When It Comes to Security, Openness Isn't Always a Virtue - Con: Joe Brockmeier
Jun 16, 2010 7:00 AM PT
The question of security is one that has plagued proponents of proprietary and open source software alike for as long as there has been a choice.
Is free and open source software more secure by virtue of all the many pairs of eyes that can see the code, identify vulnerabilities and fix them? Or is "security through obscurity" the safer route for the way it keeps the code hidden, out of the reach of those with a malicious intent?
In Part 1 of this three-part debate series devoted to the topic, Boston College professor Sam Ransbotham gave his views on "the cost of transparency" from a security perspective.
LinuxInsider: How do you define "security" when it comes to software -- that is, what makes one piece of software more secure than another, in your estimation?
Joe Brockmeier: Good design; as few as possible vulnerabilities; and when vulnerabilities are discovered, the project or vendor fixes them as quickly as possible. Also, the software does what it's expected to do, and can be examined by users and security experts to verify how it operates; that it's doing what it should -- and no more -- and how it does it.
LinuxInsider: Some advocate security through obscurity, while others believe that open code will help problems get fixed sooner. Which side do you think is right?
Brockmeier: When you're talking about the source of a program, I believe security through obscurity is a joke. IE, for example, has been found to have many exploitable vulnerabilities. These were not discovered because IE's code is open -- they were discovered through other means. It's entirely possible for motivated and talented attackers to discover vulnerabilities in software without access to source code. But lack of access to source code hinders those who would like to discover and fix vulnerabilities as soon as possible.
Obscurity has some value when it comes to things like network design and, obviously, usernames, etc. But, just as an example, the "obscurity" of Microsoft's code has done little to nothing to help protect its software from attack.
LinuxInsider: It seems to be a given that a certain amount of software insecurity is a function of the broadness of its adoption. That being the case, if people seeking better security are persuaded to adopt a less-targeted system, wouldn't the logical outcome be greater vulnerability due to increased popularity? That seems to be what happened to Firefox, for example, after it became more competitive with the "less secure" Internet Explorer.

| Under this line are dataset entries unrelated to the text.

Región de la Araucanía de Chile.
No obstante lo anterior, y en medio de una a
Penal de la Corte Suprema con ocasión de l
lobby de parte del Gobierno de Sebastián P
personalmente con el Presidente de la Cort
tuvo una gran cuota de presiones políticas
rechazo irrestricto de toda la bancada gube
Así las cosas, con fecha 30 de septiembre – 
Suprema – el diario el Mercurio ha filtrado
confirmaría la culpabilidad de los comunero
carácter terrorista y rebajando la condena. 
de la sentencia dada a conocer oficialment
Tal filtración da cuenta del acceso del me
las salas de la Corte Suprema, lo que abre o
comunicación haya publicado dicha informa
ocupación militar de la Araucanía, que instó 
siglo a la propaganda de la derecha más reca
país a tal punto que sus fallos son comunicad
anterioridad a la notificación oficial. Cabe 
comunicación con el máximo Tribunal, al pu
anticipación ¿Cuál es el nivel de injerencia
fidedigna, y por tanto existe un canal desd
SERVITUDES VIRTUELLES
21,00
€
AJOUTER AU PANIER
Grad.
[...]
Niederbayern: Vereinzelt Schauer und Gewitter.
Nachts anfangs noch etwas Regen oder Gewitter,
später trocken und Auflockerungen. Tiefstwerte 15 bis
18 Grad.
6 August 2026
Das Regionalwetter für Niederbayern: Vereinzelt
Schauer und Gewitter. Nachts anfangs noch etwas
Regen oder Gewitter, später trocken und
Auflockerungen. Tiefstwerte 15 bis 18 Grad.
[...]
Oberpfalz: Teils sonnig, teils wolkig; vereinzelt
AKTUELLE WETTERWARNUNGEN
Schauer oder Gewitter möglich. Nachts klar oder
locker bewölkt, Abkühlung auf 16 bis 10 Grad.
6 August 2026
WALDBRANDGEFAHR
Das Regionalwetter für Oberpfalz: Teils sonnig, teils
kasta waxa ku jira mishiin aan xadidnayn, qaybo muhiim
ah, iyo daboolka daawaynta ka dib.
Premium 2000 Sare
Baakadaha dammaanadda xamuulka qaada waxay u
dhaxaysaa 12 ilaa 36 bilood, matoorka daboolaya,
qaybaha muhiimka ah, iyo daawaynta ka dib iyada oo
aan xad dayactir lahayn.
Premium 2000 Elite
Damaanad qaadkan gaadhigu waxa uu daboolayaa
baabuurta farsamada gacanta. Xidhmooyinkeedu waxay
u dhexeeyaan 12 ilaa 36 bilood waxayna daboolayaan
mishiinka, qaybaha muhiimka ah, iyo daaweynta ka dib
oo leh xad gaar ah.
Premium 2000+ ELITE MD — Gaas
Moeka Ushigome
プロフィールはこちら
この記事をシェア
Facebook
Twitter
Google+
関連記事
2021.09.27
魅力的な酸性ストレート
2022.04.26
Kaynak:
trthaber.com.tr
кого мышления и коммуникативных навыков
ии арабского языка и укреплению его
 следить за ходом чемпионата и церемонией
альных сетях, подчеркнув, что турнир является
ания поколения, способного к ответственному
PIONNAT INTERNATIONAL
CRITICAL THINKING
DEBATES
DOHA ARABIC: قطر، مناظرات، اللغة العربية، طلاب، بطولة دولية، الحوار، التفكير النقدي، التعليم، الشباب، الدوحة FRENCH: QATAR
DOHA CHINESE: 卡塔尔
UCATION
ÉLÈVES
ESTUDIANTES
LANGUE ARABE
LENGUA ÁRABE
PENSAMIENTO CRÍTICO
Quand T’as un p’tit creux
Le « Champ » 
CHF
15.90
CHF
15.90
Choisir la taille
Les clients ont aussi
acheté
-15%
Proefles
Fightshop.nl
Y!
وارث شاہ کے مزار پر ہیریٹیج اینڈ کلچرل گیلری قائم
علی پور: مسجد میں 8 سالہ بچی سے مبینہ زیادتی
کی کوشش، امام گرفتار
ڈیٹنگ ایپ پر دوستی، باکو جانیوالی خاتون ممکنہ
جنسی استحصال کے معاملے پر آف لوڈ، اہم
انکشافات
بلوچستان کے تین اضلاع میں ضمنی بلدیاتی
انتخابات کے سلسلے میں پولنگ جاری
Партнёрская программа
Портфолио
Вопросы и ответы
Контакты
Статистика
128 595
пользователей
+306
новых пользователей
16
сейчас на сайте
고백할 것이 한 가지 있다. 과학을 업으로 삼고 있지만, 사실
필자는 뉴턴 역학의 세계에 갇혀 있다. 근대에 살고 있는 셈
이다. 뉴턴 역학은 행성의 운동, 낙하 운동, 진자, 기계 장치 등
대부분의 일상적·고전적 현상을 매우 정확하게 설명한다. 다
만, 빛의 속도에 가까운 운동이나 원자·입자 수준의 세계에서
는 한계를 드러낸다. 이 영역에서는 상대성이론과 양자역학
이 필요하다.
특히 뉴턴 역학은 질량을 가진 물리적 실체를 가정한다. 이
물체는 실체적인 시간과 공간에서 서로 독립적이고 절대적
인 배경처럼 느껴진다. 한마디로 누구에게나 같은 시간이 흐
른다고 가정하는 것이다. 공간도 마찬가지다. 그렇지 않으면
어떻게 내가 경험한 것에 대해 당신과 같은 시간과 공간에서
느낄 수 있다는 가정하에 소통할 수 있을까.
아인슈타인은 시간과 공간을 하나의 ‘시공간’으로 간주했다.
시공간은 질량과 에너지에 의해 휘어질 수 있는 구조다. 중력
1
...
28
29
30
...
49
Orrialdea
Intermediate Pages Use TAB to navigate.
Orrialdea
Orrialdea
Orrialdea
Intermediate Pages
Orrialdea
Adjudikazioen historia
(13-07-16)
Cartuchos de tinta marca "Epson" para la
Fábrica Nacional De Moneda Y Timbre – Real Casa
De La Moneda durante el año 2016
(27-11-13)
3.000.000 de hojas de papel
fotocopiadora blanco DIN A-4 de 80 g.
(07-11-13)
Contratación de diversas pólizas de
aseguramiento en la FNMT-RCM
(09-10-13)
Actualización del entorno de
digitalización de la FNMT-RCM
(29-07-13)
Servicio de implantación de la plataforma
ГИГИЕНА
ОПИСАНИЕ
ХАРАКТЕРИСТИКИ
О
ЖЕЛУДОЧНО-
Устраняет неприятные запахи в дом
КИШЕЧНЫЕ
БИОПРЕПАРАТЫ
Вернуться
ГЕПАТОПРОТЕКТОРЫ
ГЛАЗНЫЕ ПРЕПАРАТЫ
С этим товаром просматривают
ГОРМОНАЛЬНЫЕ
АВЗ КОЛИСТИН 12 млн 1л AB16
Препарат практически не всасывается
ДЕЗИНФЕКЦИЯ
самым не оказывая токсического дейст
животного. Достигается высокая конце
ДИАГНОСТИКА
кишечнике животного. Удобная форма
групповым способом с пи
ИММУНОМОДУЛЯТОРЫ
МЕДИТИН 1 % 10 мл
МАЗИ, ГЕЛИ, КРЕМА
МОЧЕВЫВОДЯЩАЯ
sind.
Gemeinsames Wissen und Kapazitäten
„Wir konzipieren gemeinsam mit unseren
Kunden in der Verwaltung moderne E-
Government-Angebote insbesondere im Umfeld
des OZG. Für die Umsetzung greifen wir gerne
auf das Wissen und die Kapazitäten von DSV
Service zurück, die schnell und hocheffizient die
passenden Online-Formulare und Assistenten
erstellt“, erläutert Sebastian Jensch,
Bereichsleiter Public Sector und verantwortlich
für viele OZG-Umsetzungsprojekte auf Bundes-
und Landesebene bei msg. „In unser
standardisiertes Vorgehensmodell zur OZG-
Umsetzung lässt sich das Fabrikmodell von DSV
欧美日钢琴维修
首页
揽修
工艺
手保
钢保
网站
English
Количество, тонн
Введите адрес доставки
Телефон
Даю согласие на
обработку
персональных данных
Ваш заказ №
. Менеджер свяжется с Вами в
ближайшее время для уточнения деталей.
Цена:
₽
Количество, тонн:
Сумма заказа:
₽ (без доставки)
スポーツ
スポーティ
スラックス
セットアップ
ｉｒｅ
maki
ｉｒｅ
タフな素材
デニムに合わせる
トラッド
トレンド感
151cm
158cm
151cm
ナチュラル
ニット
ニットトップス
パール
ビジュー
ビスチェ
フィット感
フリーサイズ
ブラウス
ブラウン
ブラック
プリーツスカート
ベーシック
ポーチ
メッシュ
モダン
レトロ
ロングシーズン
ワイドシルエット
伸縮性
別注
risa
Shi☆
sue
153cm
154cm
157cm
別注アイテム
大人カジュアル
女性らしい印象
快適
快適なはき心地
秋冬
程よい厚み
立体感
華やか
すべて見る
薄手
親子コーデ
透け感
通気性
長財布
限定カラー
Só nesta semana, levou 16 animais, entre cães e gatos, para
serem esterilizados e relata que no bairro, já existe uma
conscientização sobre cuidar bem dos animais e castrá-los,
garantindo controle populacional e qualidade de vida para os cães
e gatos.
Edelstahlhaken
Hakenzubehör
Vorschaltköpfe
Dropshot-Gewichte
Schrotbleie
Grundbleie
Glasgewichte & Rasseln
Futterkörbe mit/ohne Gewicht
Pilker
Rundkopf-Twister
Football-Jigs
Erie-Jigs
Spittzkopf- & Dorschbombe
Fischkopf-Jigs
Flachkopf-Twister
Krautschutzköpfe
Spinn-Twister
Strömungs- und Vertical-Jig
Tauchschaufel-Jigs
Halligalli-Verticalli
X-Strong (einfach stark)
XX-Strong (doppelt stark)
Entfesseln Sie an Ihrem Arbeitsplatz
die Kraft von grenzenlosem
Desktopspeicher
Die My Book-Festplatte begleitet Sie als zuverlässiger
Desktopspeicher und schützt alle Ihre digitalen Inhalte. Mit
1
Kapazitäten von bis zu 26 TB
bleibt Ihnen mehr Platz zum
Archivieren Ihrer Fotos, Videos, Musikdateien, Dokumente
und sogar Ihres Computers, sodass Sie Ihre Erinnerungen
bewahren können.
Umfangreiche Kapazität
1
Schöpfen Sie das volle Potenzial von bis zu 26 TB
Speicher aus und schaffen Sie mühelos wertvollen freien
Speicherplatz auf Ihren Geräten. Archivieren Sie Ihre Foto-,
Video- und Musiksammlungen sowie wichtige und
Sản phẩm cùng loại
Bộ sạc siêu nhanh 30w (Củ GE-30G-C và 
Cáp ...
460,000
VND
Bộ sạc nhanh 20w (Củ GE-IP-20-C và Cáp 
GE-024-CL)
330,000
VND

Brockmeier: I don't agree with this premise. Yes, more users means that a given piece of software may receive more attention from attackers. Note that I said "may" and not "will." Firefox is hovering around 25 percent market share, depending on who is measuring, but how many successful exploits have been written to attack Firefox?
Firefox may issue a fair number of security updates to address potential vulnerabilities, but that is not the same as exploits in the wild. That's a fairly common mistake -- or deliberate tactic -- used when discussing software security: equating the number of security patches with actual exploits.
LinuxInsider: Even Google has now dropped Windows internally, apparently, citing security reasons. What is your opinion of that move?
Brockmeier: Dropping Windows is not a bad idea if a company can do so, but it shouldn't be the only component of a security strategy -- and I'm sure it's not Google's only security measure.
LinuxInsider: What about the Obama administration and other governments that have begun to embrace open source software. Do you think that's a problem for national security?
Brockmeier: No, not at all. On the contrary, I think it's a positive step. It worries me that so much of our national security is dependent on closed source software that we can't examine.
LinuxInsider: Overall, when it comes to security, do you think openness is a virtue or a vice?
Brockmeier: When you're talking about source code for applications, operating systems, etc., I think openness is a virtue. Sure, an attacker has access to the source code -- but so does everyone else. Anyone concerned with the security of a system can examine the code and look for flaws. More importantly, anyone can *fix* the flaws, which is not possible with closed source applications.
As an added thought, it's worth noting that a lot of our computing and data is shifting to mobile devices and "the cloud," with applications being hosted by third parties and users dependent on those third parties to not only provide secure applications, but to notify users when security has been breached.
Companies have not shown a tendency to be entirely forthcoming about security breaches unless they have to be. It's not only impossible to examine the code for vulnerabilities, it's also impossible to know exactly what is being done with your data. This should scare the hell out of people when talking about their personal data.